Optimization on this stack should target bytes read and seeks (codec, row-group size, predicate pushdown, range prefetch), not query plans.

This is exactly why server mode make sense, as the warm cache is shared by all client (notebook, Power BI, AI Agent)

Not production ready

  • The Entra token has a ~1h TTL. As far as I can tell, DuckDB has no way to auto-refresh tokens.
  • The driver is not certified, so it can’t be used in the service, if you want it added to PowerBI, create an idea in Fabric forum and vote
  • DuckDB Server is new. Don’t expect SQL Server maturity yet 🙂
  • DuckDB’s remote file cache is RAM only. When you restart DuckDB, you lose it and have to deal with the cold-run pain again and egress fees 😦
  • The DuckDB Azure extension is still pretty rough in places.
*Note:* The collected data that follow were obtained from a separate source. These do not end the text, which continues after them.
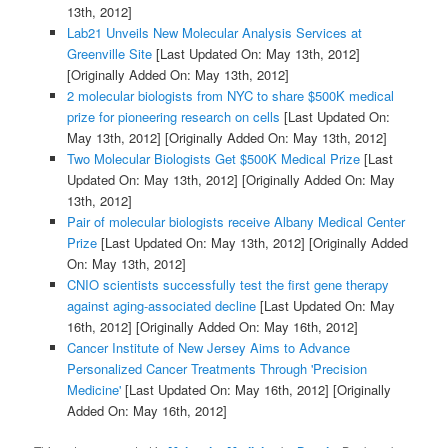
13th, 2012]
Lab21 Unveils New Molecular Analysis Services at
Greenville Site
[Last Updated On: May 13th, 2012]
[Originally Added On: May 13th, 2012]
2 molecular biologists from NYC to share $500K medical
prize for pioneering research on cells
[Last Updated On:
May 13th, 2012]
[Originally Added On: May 13th, 2012]
Two Molecular Biologists Get $500K Medical Prize
[Last
Updated On: May 13th, 2012]
[Originally Added On: May
13th, 2012]
Pair of molecular biologists receive Albany Medical Center
Prize
[Last Updated On: May 13th, 2012]
[Originally Added
On: May 13th, 2012]
CNIO scientists successfully test the first gene therapy
against aging-associated decline
[Last Updated On: May
16th, 2012]
[Originally Added On: May 16th, 2012]
Cancer Institute of New Jersey Aims to Advance
Personalized Cancer Treatments Through 'Precision
Medicine'
[Last Updated On: May 16th, 2012]
[Originally
Added On: May 16th, 2012]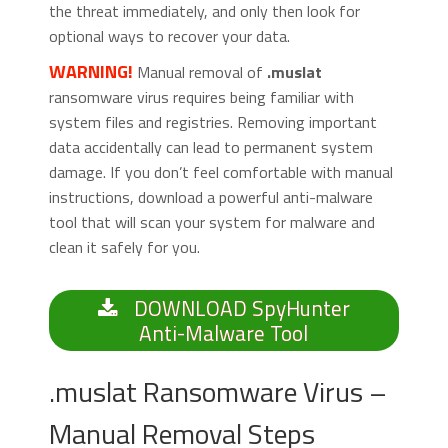
the threat immediately, and only then look for
optional ways to recover your data.
WARNING!
Manual removal of
.muslat
ransomware virus requires being familiar with
system files and registries. Removing important
data accidentally can lead to permanent system
damage. If you don’t feel comfortable with manual
instructions, download a powerful anti-malware
tool that will scan your system for malware and
clean it safely for you.
DOWNLOAD SpyHunter
Anti-Malware Tool
.muslat Ransomware Virus –
Manual Removal Steps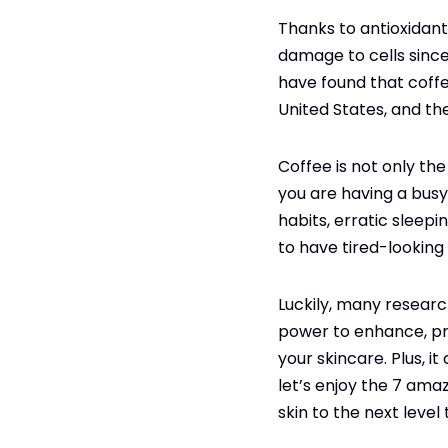
Thanks to antioxidant
damage to cells since
have found that coffe
United States, and th
Coffee is not only the 
you are having a busy 
habits, erratic sleepi
to have tired-looking 
Luckily, many researc
power to enhance, pro
your skincare. Plus, i
let’s enjoy the 7 ama
skin to the next level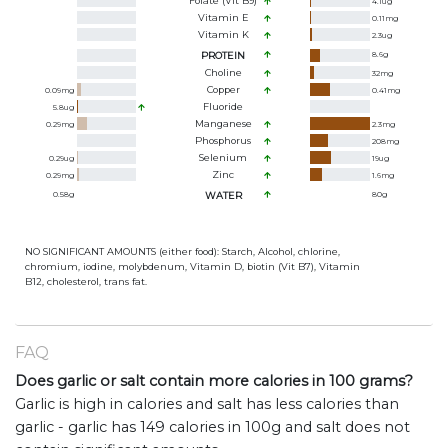
Folate (Vit B9)
4.1
ug
Vitamin E
0.11
mg
Vitamin K
2.3
ug
PROTEIN
8.6
g
Choline
32
mg
Copper
0.09
mg
0.41
mg
Fluoride
5.8
ug
Manganese
0.29
mg
2.3
mg
Phosphorus
208
mg
Selenium
0.29
ug
19
ug
Zinc
0.29
mg
1.6
mg
0.58
g
WATER
80
g
NO SIGNIFICANT AMOUNTS (either food): Starch, Alcohol, chlorine,
chromium, iodine, molybdenum, Vitamin D, biotin (Vit B7), Vitamin
B12, cholesterol, trans fat.
FAQ
Does garlic or salt contain more calories in 100 grams?
Garlic is high in calories and salt has less calories than
garlic - garlic has 149 calories in 100g and salt does not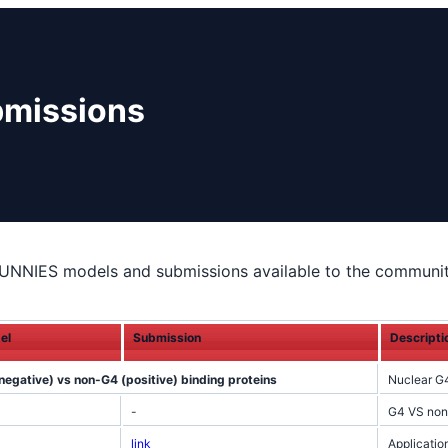
bmissions
UNNIES models and submissions available to the communit
el
Submission
Descripti
negative) vs non-G4 (positive) binding proteins
Nuclear G
-
G4 VS nonG
link
Applicati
To be fair, they’ve openly said they don’t have the bandwidth.

Hopefully it won’t take another four years to make this production ready.

Still, seeing DuckDB as a single binary serving a 600M row table to Power BI was genuinely fun. and The Iceberg catalog is awesome !!!
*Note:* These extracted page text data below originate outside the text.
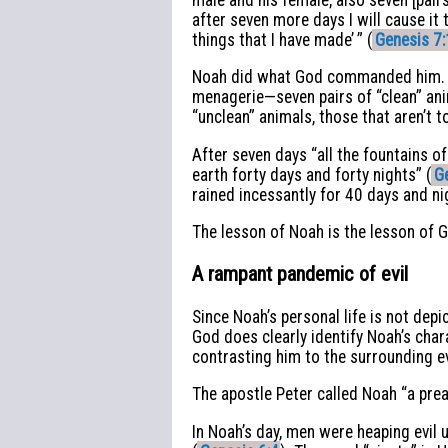
after seven more days I will cause it t
things that I have made’ ” (
Genesis 7:
Noah did what God commanded him. He
menagerie—seven pairs of “clean” an
“unclean” animals, those that aren’t 
After seven days “all the fountains 
earth forty days and forty nights” (
G
rained incessantly for 40 days and ni
The lesson of Noah is the lesson of 
A rampant pandemic of evil
Since Noah’s personal life is not depi
God does clearly identify Noah’s char
contrasting him to the surrounding ev
The apostle Peter called Noah “a pre
In Noah’s day, men were heaping evil u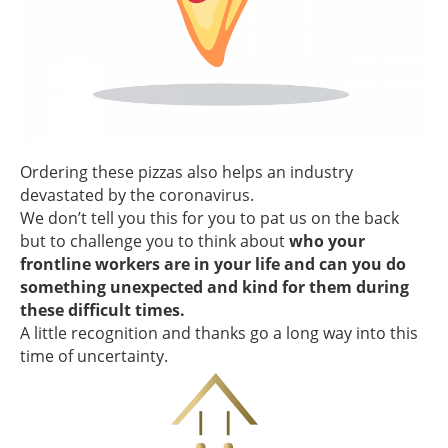
Ordering these pizzas also helps an industry
devastated by the coronavirus.
We don’t tell you this for you to pat us on the back
but to challenge you to think about
who your
frontline workers are in your life and can you do
something unexpected and kind for them during
these difficult times.
A little recognition and thanks go a long way into this
time of uncertainty.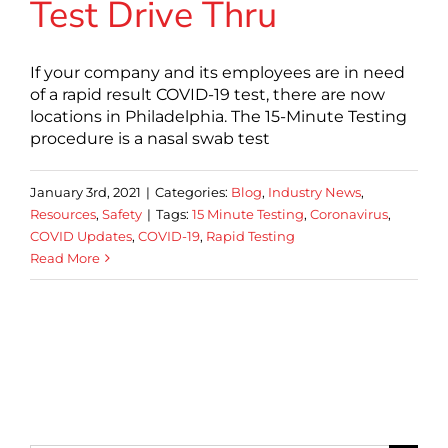
Test Drive Thru
If your company and its employees are in need
of a rapid result COVID-19 test, there are now
locations in Philadelphia. The 15-Minute Testing
procedure is a nasal swab test
January 3rd, 2021
|
Categories:
Blog
,
Industry News
,
Resources
,
Safety
|
Tags:
15 Minute Testing
,
Coronavirus
,
COVID Updates
,
COVID-19
,
Rapid Testing
Read More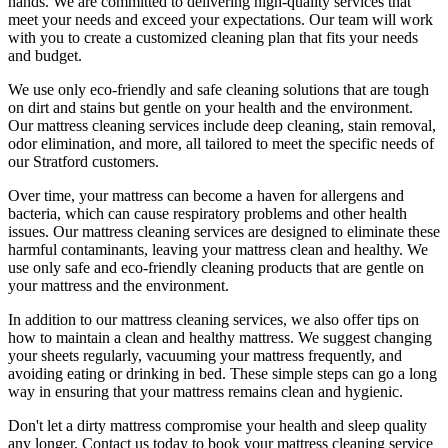
hands. We are committed to
delivering high-quality services
that
meet your needs and exceed your expectations. Our team will work
with you to create a
customized cleaning plan
that fits your needs
and budget.
We use only
eco-friendly and safe cleaning solutions
that are tough
on dirt and stains but gentle on your health and the environment.
Our
mattress cleaning services include deep cleaning, stain removal,
odor elimination
, and more, all tailored to meet the specific needs of
our
Stratford
customers.
Over time, your mattress can become a haven for allergens and
bacteria, which can cause respiratory problems and other health
issues. Our
mattress cleaning services
are designed to eliminate these
harmful contaminants, leaving your
mattress clean
and healthy. We
use only safe and
eco-friendly cleaning products
that are gentle on
your mattress and the environment.
In addition to our
mattress cleaning services,
we also offer tips on
how to maintain a
clean and healthy mattress
. We suggest changing
your sheets regularly,
vacuuming your mattress
frequently, and
avoiding eating or drinking in bed. These simple steps can go a long
way in ensuring that your
mattress remains clean and hygienic
.
Don't let a dirty mattress compromise your health and sleep quality
any longer.
Contact us today to book your mattress cleaning service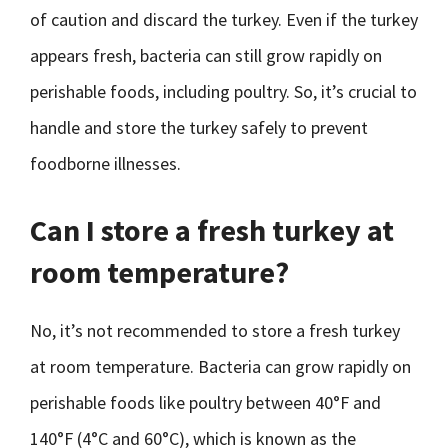
of caution and discard the turkey. Even if the turkey
appears fresh, bacteria can still grow rapidly on
perishable foods, including poultry. So, it’s crucial to
handle and store the turkey safely to prevent
foodborne illnesses.
Can I store a fresh turkey at
room temperature?
No, it’s not recommended to store a fresh turkey
at room temperature. Bacteria can grow rapidly on
perishable foods like poultry between 40°F and
140°F (4°C and 60°C), which is known as the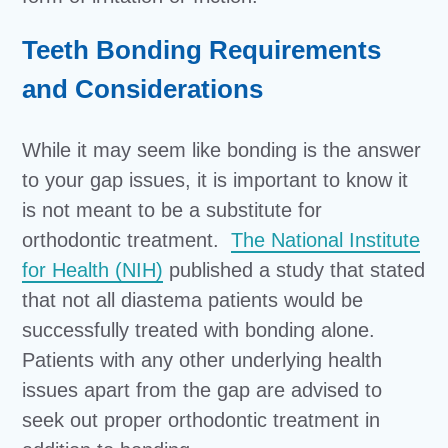
Teeth Bonding Requirements
and Considerations
While it may seem like bonding is the answer
to your gap issues, it is important to know it
is not meant to be a substitute for
orthodontic treatment.
The National Institute
for Health (NIH)
published a study that stated
that not all diastema patients would be
successfully treated with bonding alone.
Patients with any other underlying health
issues apart from the gap are advised to
seek out proper orthodontic treatment in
Aggregate 100 GB using PowerQuery and DuckDB

Maybe not known enough, but you can run a python script inside PowerQuery in the desktop, and deploy it to PowerBI service using a personal gateway.
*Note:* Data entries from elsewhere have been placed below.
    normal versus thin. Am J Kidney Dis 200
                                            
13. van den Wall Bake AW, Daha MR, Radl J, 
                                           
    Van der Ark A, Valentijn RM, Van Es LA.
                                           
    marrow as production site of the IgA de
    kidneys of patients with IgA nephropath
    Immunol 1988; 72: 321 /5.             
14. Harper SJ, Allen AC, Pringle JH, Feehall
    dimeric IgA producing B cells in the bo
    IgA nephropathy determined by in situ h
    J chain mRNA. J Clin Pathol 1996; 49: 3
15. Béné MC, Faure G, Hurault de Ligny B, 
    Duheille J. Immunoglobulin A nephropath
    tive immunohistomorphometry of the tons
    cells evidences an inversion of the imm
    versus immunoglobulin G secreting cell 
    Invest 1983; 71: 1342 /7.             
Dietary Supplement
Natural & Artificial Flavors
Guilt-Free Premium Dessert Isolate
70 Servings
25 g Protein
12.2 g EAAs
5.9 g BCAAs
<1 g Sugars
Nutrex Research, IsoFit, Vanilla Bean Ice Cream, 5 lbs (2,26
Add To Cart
it is just a POC that showcase you can do a lot; just using a decent laptop and python.

let’s say, you have a folder with 100 GB of parquet files, and you want to aggregate some results for further analysis in PowerBI, Obviously importing 100 GB maybe not be a great idea, in this scenario, from what I can see, people recommend stuff Like PySpark or Dask , which I guess are great option, but if you want a lightweight option with a simple pip install then DuckDB is amazing !!

For testing, first write your SQL Query using only 1 parquet file, when you are happy with the results, change the path from “folder/x.parquet” to “folder/*.parquet”

In this example I have a folder of 100 GB of Parquet files.

in PowerQuery you need just to insert a python script, you don’t need to know anything about python, it is just a standard SQL Query, PowerQuery is smart enough to know that df is a dataframe, and it will show the result in the next step.

import duckdb 
con = duckdb.connect()
df =con.execute('''
select  L_RETURNFLAG,L_LINESTATUS,count(*) from
 'C:/xxxxx/parquet/lineitem/*.parquet' 
        group by 1,2
''').df()

And here is the final results.

The duration will depend mainly on your CPU and SSD speed, DuckDB consume little memory, in that example less than 2 GB, the secret sauce is parallel scan of Parquet files.

Traditionally Big Data means; Data that don’t fit into RAM, nowadays, Big Data is how much Data can fit in your SSD, and that’s a welcome change.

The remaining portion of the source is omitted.